Golden tried giving the dog a friendly nudge with the toe of his boot, but Cooter backed into a bag of rock salt and turned his head as if he’d been the object of a cruel insult.

“Come on now,” Golden whispered. “Don’t give me that. You deserve what you’re getting, you big baby. How many times have I told you about going on Beverly’s shoes? Huh? Huh? You’re going to get us both tossed out into the cold, you know that? Huh? You think I’m joking? You think this is a joke? You think—” Golden flinched, struck by the moment he found himself in: standing in a dark closet, knuckles smeared with barbecue sauce, tinkling into a bucket while delivering a lecture about bathroom manners to a dog wearing jockey shorts. Could it get, he wondered, any worse than this? Sure it could. It probably would before the night was over, which was why he couldn’t find the wherewithal to laugh at himself, not yet, not until his fate, for better or worse, was decided. After he finished his business he crouched next to Cooter and proffered his sauce-covered hand. Cooter sniffed at it uncertainly and looked up at Golden for guidance. Golden felt a welling of affection for the little dog; he was a weasel-like creature with bulging Marty Feldman eyes and a hairless butt who had no idea how hideous he was.

“Go on ahead,” Golden sighed. “Knock yourself out.”

While Cooter snaked his tongue between Golden’s fingers in an attempt to get every last bit of sauce, Golden opened the door a crack and hissed at Clifton, who was still on bathroom vigil down the hall. Clifton came up, bobbing and bending at the waist, his face red with indignation. “There’s
two
of ’em in there,” he said. “Girls. I can hear ’em giggling and running the water. And Mom told the boys if we went out in the bushes anymore she’d ground us. Why won’t somebody help me?”

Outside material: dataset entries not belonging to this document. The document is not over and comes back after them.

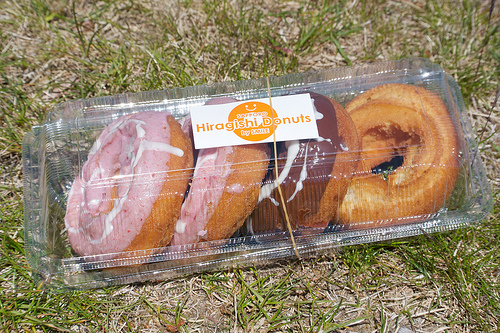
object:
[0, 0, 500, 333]
grass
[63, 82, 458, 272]
donuts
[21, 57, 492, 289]
lid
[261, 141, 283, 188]
band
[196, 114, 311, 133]
letters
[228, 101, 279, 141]
circle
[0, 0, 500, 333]
ground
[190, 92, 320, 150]
label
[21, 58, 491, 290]
case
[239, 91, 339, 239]
frosting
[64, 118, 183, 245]
frosting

“I’m going to help you if you keep your voice down.” Golden held the door open for him. “Number one or number two?”

“Number one, mainly.” Clifton looked from Cooter to Golden. “Did Aunt Beverly lock you in here too?”

Golden took the bucket down from the shelf. “You see this bucket? You can go in this bucket, and forget all about the bathroom or the bushes, if you do one little favor for me.”

“Did you go in the bucket?”

“Well. Yes. But you can’t tell anybody about this, understand? It’s a secret.”

“Can I have my own bucket?”

“This is an emergency bucket. There’s only one, and it’s for emergencies. You can use it if you do this one favor for me and don’t mention it to anyone.”

“How about I go in the bucket first, and then the favor?”

Golden shook his head. He knew that if he let the boy go in the bucket first he’d likely never see him again. “It’ll take just a few seconds. I want you to go upstairs and take a look around and find out where your mother and Aunt Trish and Aunt Rose are. Then come back and tell me. Like a spy mission. Top secret. Don’t talk to anybody. Me and Cooter’ll wait for you right here.”

In practically no time—about fifteen seconds, by Golden’s estimation—Clifton was back. “They’re in the upstairs kitchen. All three of ’em.”

“What? You already went up there?”

The boy shrugged. “I can run fast when I have to.”

“What are they doing?”

“Washing stuff and talking. Where’s the bucket?”